If i have a project which has a text file inside of it and i want to be able to read this text file which will be stored in my runnable jar then how can i do this? Currently i have a setup like this
public void someMethod()
{
File f = new File("aFileInEclipseResourcesFolder.txt");
doSomethingWithFile(f);
}
private void doSomethingWithFile(File f)
{
//print the data in the file;
}
The issue is the application cant locate the file if i use this approach but if i use a hard coded path to the file then it works. I know you can use getClass().getResourceAsStream() but this wont allow me to get the already written file in to a file object without rewriting it again, or is this assumption incorrect?
Regards
The getResourceAsStream delivers an InputStream you can use, just as a FileInputStream.

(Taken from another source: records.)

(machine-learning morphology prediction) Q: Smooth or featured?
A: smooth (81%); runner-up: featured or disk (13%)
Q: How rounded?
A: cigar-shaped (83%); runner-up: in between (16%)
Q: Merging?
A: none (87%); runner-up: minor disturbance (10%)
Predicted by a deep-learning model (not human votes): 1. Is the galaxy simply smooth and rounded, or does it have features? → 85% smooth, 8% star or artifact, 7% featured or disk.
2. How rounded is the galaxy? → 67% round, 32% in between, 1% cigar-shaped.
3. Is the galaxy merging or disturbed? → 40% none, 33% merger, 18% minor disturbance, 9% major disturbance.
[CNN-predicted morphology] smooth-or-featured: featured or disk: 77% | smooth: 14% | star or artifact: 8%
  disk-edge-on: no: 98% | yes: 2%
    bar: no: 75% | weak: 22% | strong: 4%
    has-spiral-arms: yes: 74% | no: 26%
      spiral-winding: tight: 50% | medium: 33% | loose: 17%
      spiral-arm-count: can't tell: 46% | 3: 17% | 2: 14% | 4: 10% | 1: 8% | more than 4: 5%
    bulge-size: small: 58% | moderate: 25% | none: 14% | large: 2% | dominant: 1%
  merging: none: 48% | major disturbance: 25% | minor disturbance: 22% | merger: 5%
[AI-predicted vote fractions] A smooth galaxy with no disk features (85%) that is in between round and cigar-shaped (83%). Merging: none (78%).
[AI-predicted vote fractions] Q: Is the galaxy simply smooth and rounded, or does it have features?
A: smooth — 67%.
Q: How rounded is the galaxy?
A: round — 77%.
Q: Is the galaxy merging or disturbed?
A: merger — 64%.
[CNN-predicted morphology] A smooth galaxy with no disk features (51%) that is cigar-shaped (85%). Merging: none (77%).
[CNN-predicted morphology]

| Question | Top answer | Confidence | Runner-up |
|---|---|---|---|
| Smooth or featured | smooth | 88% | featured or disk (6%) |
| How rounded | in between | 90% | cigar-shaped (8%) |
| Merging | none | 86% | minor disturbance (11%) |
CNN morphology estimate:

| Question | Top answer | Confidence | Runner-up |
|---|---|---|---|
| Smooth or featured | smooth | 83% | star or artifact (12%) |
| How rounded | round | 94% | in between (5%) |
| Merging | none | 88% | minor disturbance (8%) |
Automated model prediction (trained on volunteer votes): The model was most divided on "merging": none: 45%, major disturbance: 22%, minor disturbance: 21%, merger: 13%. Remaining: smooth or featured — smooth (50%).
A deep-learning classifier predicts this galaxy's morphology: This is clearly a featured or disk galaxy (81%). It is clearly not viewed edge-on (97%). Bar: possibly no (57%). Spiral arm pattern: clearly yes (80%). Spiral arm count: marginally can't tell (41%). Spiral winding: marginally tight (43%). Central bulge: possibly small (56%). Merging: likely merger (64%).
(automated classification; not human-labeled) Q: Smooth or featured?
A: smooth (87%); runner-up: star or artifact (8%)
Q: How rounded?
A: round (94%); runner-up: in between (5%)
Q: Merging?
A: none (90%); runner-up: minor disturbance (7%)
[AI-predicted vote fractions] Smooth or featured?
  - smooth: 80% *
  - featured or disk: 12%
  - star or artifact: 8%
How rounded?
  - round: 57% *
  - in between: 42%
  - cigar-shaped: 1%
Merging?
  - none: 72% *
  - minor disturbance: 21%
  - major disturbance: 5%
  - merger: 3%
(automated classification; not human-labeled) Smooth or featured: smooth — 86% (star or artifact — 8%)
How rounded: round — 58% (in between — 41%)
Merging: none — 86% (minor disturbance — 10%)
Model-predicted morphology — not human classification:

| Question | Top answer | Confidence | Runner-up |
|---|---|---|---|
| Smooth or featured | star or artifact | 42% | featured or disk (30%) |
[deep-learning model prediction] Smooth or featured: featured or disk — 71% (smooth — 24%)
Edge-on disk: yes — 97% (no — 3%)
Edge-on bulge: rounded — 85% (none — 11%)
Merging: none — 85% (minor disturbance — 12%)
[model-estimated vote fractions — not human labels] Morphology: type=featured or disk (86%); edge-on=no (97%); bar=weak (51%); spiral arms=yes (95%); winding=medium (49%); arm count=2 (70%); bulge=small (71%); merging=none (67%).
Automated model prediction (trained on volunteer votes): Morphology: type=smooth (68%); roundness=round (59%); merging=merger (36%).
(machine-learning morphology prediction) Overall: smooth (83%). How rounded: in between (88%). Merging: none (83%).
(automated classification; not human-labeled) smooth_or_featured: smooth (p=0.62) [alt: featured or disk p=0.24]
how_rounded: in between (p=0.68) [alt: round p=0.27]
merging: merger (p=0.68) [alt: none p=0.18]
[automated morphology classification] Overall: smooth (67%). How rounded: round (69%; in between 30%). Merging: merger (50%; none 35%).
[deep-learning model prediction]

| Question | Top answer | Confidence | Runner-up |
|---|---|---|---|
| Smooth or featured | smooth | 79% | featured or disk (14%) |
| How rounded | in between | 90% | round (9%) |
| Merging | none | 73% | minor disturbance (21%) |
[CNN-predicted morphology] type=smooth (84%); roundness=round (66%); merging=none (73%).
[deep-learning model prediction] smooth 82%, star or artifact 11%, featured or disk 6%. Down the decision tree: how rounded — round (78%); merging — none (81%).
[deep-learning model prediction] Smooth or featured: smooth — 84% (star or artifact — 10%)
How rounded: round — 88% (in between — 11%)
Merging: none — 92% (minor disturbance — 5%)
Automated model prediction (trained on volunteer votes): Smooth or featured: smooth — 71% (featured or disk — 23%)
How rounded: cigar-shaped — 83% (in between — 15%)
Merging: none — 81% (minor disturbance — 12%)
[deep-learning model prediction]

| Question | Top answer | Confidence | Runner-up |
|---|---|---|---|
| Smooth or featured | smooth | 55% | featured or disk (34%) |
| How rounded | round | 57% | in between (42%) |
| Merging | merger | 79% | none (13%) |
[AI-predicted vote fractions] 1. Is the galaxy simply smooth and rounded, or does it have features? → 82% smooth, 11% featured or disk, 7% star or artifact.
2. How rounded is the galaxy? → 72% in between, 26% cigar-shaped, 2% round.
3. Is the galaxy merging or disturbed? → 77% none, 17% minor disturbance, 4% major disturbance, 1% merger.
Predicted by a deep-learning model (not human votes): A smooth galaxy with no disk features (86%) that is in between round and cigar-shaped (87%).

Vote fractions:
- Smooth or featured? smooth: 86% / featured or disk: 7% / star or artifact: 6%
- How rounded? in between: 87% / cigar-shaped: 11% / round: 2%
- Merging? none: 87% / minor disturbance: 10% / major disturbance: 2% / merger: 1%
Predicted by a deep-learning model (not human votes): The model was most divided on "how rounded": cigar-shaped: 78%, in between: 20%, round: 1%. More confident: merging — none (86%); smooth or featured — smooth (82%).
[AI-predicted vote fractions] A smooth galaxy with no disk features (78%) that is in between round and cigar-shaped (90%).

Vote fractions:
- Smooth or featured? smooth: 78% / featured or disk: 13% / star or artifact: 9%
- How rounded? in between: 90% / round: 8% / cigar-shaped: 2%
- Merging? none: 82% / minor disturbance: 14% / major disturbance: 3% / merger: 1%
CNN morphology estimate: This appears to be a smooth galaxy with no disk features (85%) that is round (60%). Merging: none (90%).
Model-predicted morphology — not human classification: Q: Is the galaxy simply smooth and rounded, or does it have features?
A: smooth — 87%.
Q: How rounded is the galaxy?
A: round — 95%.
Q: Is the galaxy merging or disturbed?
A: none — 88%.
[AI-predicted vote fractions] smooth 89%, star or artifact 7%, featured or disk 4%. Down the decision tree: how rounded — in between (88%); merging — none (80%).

You then can use:
InputStream is = getClass().getResourceAsStream("a/b/c/aFileInEclipseResourcesFolder.txt");
BufferedReader in = new BufferedReader(new InputStreamReader(is, "UTF-8")); // Or "Cp1252"?
...
You don't want to use getResourceAsStream() you want
public URL getResource(String name)
the URL will give you the path to the resource and you can create a File object from that.
When I had this problem around a year ago the only solution I found was finding the location of the jar file (which is actually just a zip file), going through it and finding the file I wanted.
There are better methods around but they never worked for me (go figure), so keep this as a last resort.